_What the exercise asks_
Using the data below, return word for word every line from the one holding "outdoors due to the coronavirus pandemic." down to the one holding "mold toxicity and". Leave pictures out.

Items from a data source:
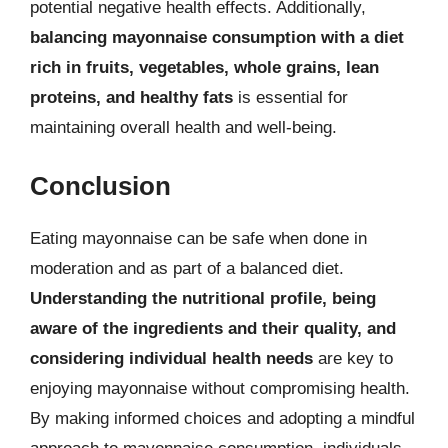
potential negative health effects. Additionally,
balancing mayonnaise consumption with a diet
rich in fruits, vegetables, whole grains, lean
proteins, and healthy fats
is essential for
maintaining overall health and well-being.
Conclusion
Eating mayonnaise can be safe when done in
moderation and as part of a balanced diet.
Understanding the nutritional profile, being
aware of the ingredients and their quality, and
considering individual health needs
are key to
enjoying mayonnaise without compromising health.
By making informed choices and adopting a mindful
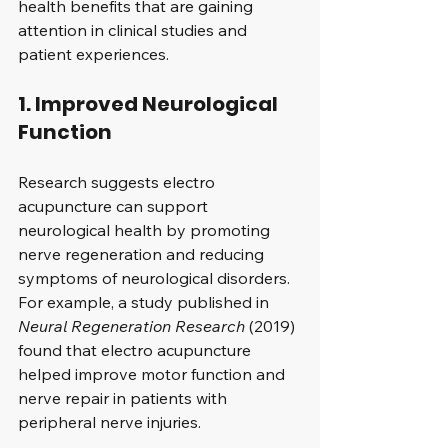
health benefits that are gaining 
attention in clinical studies and 
patient experiences.
1. Improved Neurological 
Function
Research suggests electro 
acupuncture can support 
neurological health by promoting 
nerve regeneration and reducing 
symptoms of neurological disorders. 
For example, a study published in 
Neural Regeneration Research
 (2019) 
found that electro acupuncture 
helped improve motor function and 
nerve repair in patients with 
peripheral nerve injuries.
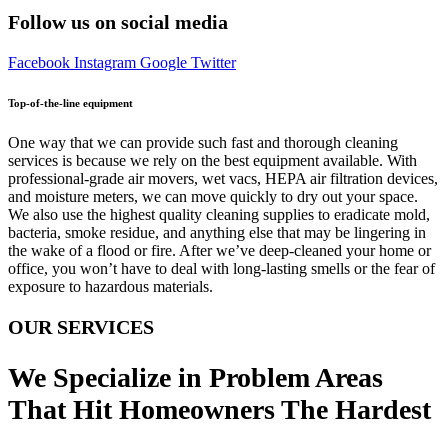
Follow us on social media
Facebook
Instagram
Google
Twitter
Top-of-the-line equipment
One way that we can provide such fast and thorough cleaning
services is because we rely on the best equipment available. With
professional-grade air movers, wet vacs, HEPA air filtration devices,
and moisture meters, we can move quickly to dry out your space.
We also use the highest quality cleaning supplies to eradicate mold,
bacteria, smoke residue, and anything else that may be lingering in
the wake of a flood or fire. After we’ve deep-cleaned your home or
office, you won’t have to deal with long-lasting smells or the fear of
exposure to hazardous materials.
OUR SERVICES
We Specialize in Problem Areas
That Hit Homeowners The Hardest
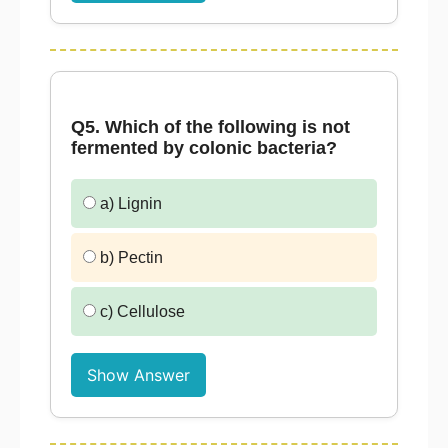
Q5. Which of the following is not
fermented by colonic bacteria?
a) Lignin
b) Pectin
c) Cellulose
Show Answer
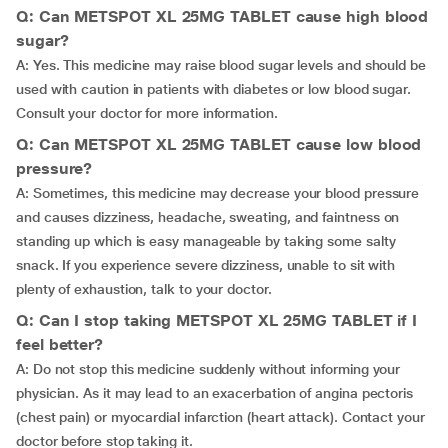
Q: Can METSPOT XL 25MG TABLET cause high blood
sugar?
A: Yes. This medicine may raise blood sugar levels and should be
used with caution in patients with diabetes or low blood sugar.
Consult your doctor for more information.
Q: Can METSPOT XL 25MG TABLET cause low blood
pressure?
A: Sometimes, this medicine may decrease your blood pressure
and causes dizziness, headache, sweating, and faintness on
standing up which is easy manageable by taking some salty
snack. If you experience severe dizziness, unable to sit with
plenty of exhaustion, talk to your doctor.
Q: Can I stop taking METSPOT XL 25MG TABLET if I
feel better?
A: Do not stop this medicine suddenly without informing your
physician. As it may lead to an exacerbation of angina pectoris
(chest pain) or myocardial infarction (heart attack). Contact your
doctor before stop taking it.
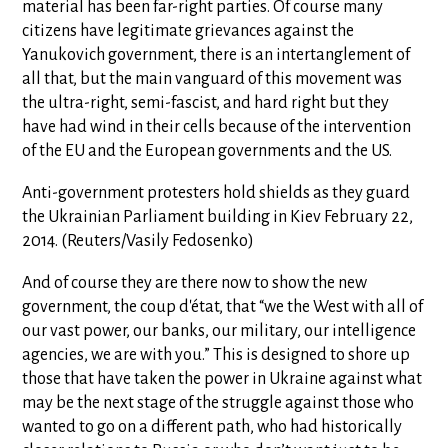
material has been far-right parties. Of course many
citizens have legitimate grievances against the
Yanukovich government, there is an intertanglement of
all that, but the main vanguard of this movement was
the ultra-right, semi-fascist, and hard right but they
have had wind in their cells because of the intervention
of the EU and the European governments and the US.
Anti-government protesters hold shields as they guard
the Ukrainian Parliament building in Kiev February 22,
2014. (Reuters/Vasily Fedosenko)
And of course they are there now to show the new
government, the coup d'état, that “we the West with all of
our vast power, our banks, our military, our intelligence
agencies, we are with you.” This is designed to shore up
those that have taken the power in Ukraine against what
may be the next stage of the struggle against those who
wanted to go on a different path, who had historically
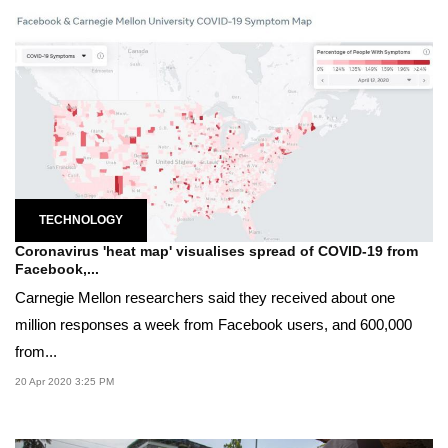
TECHNOLOGY
Coronavirus 'heat map' visualises spread of COVID-19 from
Facebook,...
Carnegie Mellon researchers said they received about one
million responses a week from Facebook users, and 600,000
from...
20 Apr 2020 3:25 PM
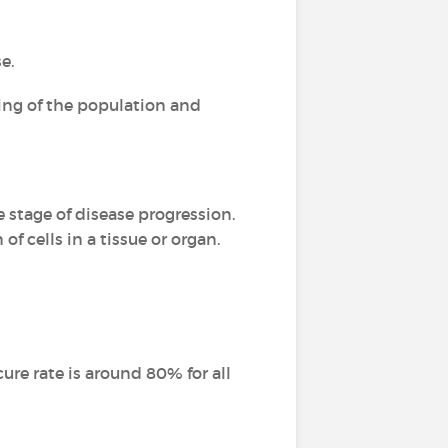
e.
ging of the population and
e stage of disease progression.
of cells in a tissue or organ.
ure rate is around 80% for all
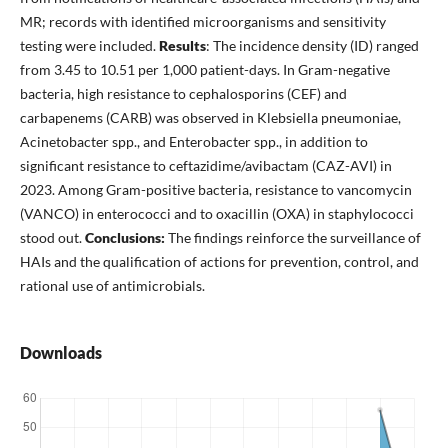
MR; records with identified microorganisms and sensitivity
testing were included.
Results
: The incidence density (ID) ranged
from 3.45 to 10.51 per 1,000 patient-days. In Gram-negative
bacteria, high resistance to cephalosporins (CEF) and
carbapenems (CARB) was observed in Klebsiella pneumoniae,
Acinetobacter spp., and Enterobacter spp., in addition to
significant resistance to ceftazidime/avibactam (CAZ-AVI) in
2023. Among Gram-positive bacteria, resistance to vancomycin
(VANCO) in enterococci and to oxacillin (OXA) in staphylococci
stood out.
Conclusions:
The findings reinforce the surveillance of
HAIs and the qualification of actions for prevention, control, and
rational use of antimicrobials.
Downloads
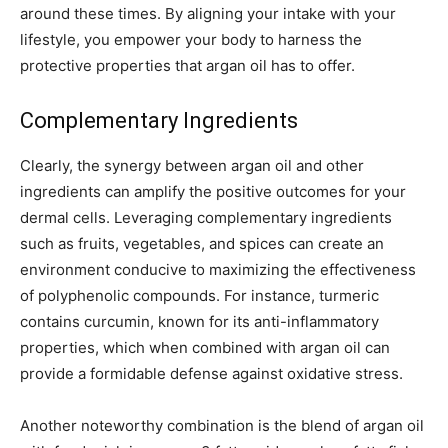
around these times. By aligning your intake with your
lifestyle, you empower your body to harness the
protective properties that argan oil has to offer.
Complementary Ingredients
Clearly, the synergy between argan oil and other
ingredients can amplify the positive outcomes for your
dermal cells. Leveraging complementary ingredients
such as fruits, vegetables, and spices can create an
environment conducive to maximizing the effectiveness
of polyphenolic compounds. For instance, turmeric
contains curcumin, known for its anti-inflammatory
properties, which when combined with argan oil can
provide a formidable defense against oxidative stress.
Another noteworthy combination is the blend of argan oil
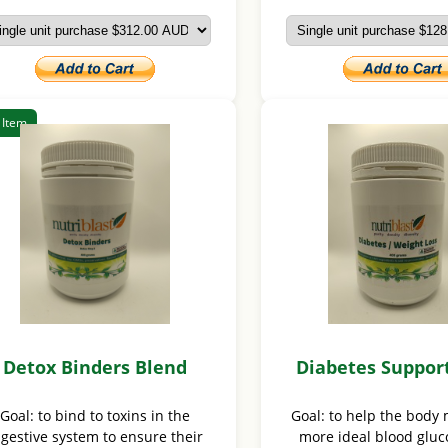
 Item
Detox Binders Blend
Diabetes Suppor
Goal: to bind to toxins in the
Goal: to help the body 
igestive system to ensure their
more ideal blood gluco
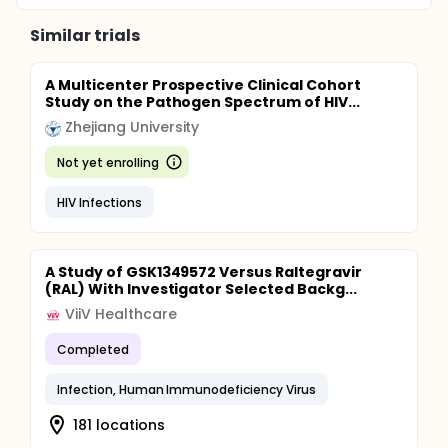
Similar trials
A Multicenter Prospective Clinical Cohort
Study on the Pathogen Spectrum of HIV...
Zhejiang University
Not yet enrolling
HIV Infections
A Study of GSK1349572 Versus Raltegravir
(RAL) With Investigator Selected Backg...
ViiV Healthcare
Completed
Infection, Human Immunodeficiency Virus
181 locations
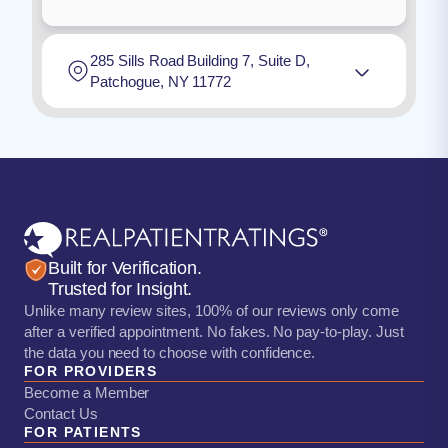
285 Sills Road Building 7, Suite D,
Patchogue, NY 11772
Built for Verification.
Trusted for Insight.
Unlike many review sites, 100% of our reviews only come
after a verified appointment. No fakes. No pay-to-play. Just
the data you need to choose with confidence.
FOR PROVIDERS
Become a Member
Contact Us
FOR PATIENTS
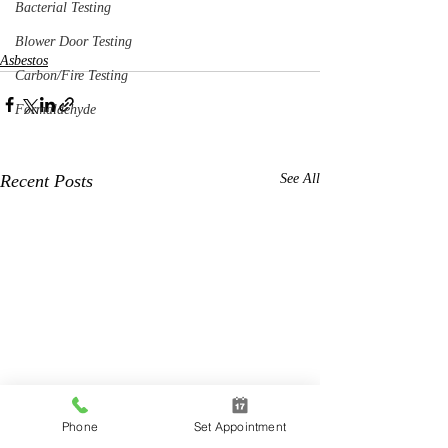
Bacterial Testing
Blower Door Testing
Asbestos
Carbon/Fire Testing
Formaldehyde
Recent Posts
See All
Phone
Set Appointment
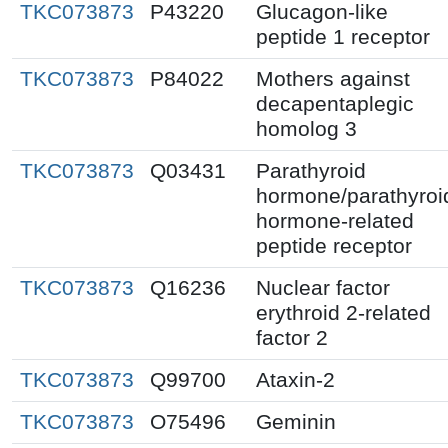
TKC073873
P43220
Glucagon-like
peptide 1 receptor
TKC073873
P84022
Mothers against
decapentaplegic
homolog 3
TKC073873
Q03431
Parathyroid
hormone/parathyroi
hormone-related
peptide receptor
TKC073873
Q16236
Nuclear factor
erythroid 2-related
factor 2
TKC073873
Q99700
Ataxin-2
TKC073873
O75496
Geminin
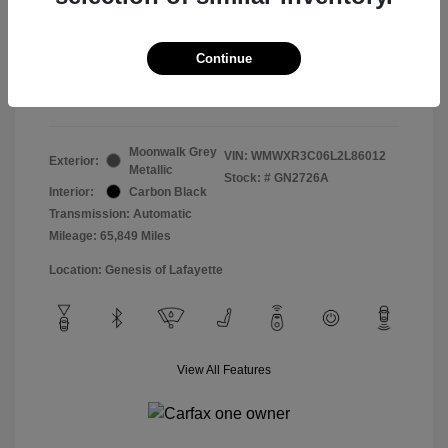
Doc & Processing Fees
+$484
Your Price
Continue
$14,483
Disclosure
Moonwalk Grey
VIN:
WMWXR3C06L2L86012
Exterior:
Metallic
Stock: #
GN2726A
Interior:
Carbon Black
Transmission: Automatic
Mileage: 65,849 Miles
Location: Genesis of Lafayette
View All Features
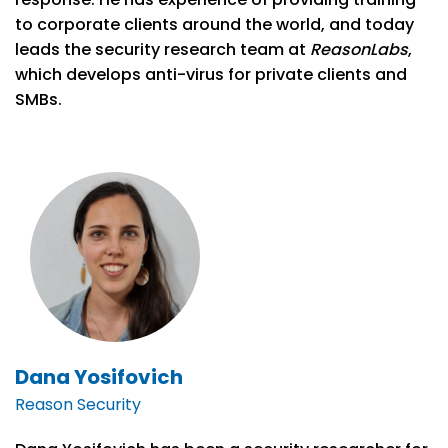
to corporate clients around the world, and today
leads the security research team at
ReasonLabs
,
which develops anti-virus for private clients and
SMBs.
Dana Yosifovich
Reason Security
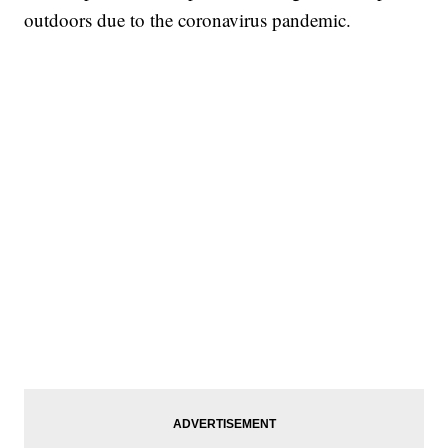
outdoors due to the coronavirus pandemic.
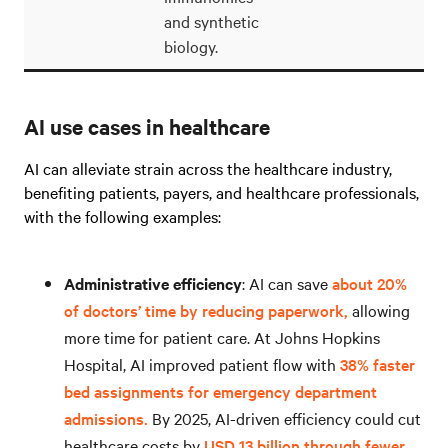
and synthetic
biology.
AI use cases in healthcare
AI can alleviate strain across the healthcare industry,
benefiting patients, payers, and healthcare professionals,
with the following examples:
Administrative efficiency
: AI can save
about 20%
of doctors’ time by reducing paperwork,
allowing
more time for patient care. At Johns Hopkins
Hospital, AI improved patient flow with
38% faster
bed assignments for emergency department
admissions.
By 2025, AI-driven efficiency could cut
healthcare costs by
USD 13 billion through fewer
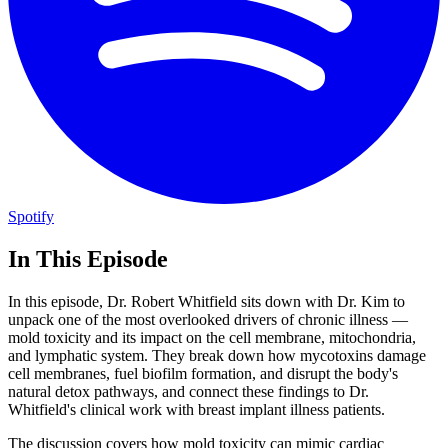
Spotify
In This Episode
In this episode, Dr. Robert Whitfield sits down with Dr. Kim to
unpack one of the most overlooked drivers of chronic illness —
mold toxicity and its impact on the cell membrane, mitochondria,
and lymphatic system. They break down how mycotoxins damage
cell membranes, fuel biofilm formation, and disrupt the body's
natural detox pathways, and connect these findings to Dr.
Whitfield's clinical work with breast implant illness patients.
The discussion covers how mold toxicity can mimic cardiac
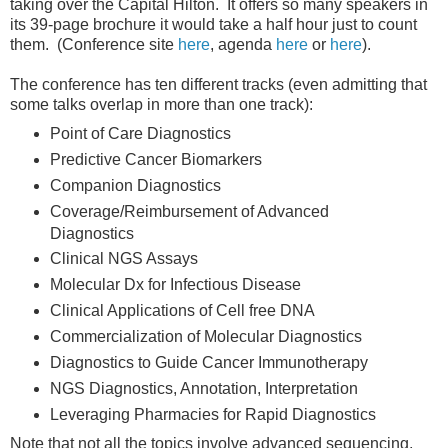
taking over the Capital Hilton. It offers so many speakers in
its 39-page brochure it would take a half hour just to count
them. (Conference site
here
, agenda
here
or
here
).
The conference has ten different tracks (even admitting that
some talks overlap in more than one track):
Point of Care Diagnostics
Predictive Cancer Biomarkers
Companion Diagnostics
Coverage/Reimbursement of Advanced
Diagnostics
Clinical NGS Assays
Molecular Dx for Infectious Disease
Clinical Applications of Cell free DNA
Commercialization of Molecular Diagnostics
Diagnostics to Guide Cancer Immunotherapy
NGS Diagnostics, Annotation, Interpretation
Leveraging Pharmacies for Rapid Diagnostics
Note that not all the topics involve advanced sequencing,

_Expected answer_
outdoors due to the coronavirus pandemic.
and synthetic
biology.
AI use cases in healthcare
AI can alleviate strain across the healthcare industry,
benefiting patients, payers, and healthcare professionals,
with the following examples:
Administrative efficiency
: AI can save
about 20%
of doctors’ time by reducing paperwork,
allowing
more time for patient care. At Johns Hopkins
Hospital, AI improved patient flow with
38% faster
bed assignments for emergency department
admissions.
By 2025, AI-driven efficiency could cut
healthcare costs by
USD 13 billion through fewer
Spotify
In This Episode
In this episode, Dr. Robert Whitfield sits down with Dr. Kim to
unpack one of the most overlooked drivers of chronic illness —
mold toxicity and its impact on the cell membrane, mitochondria,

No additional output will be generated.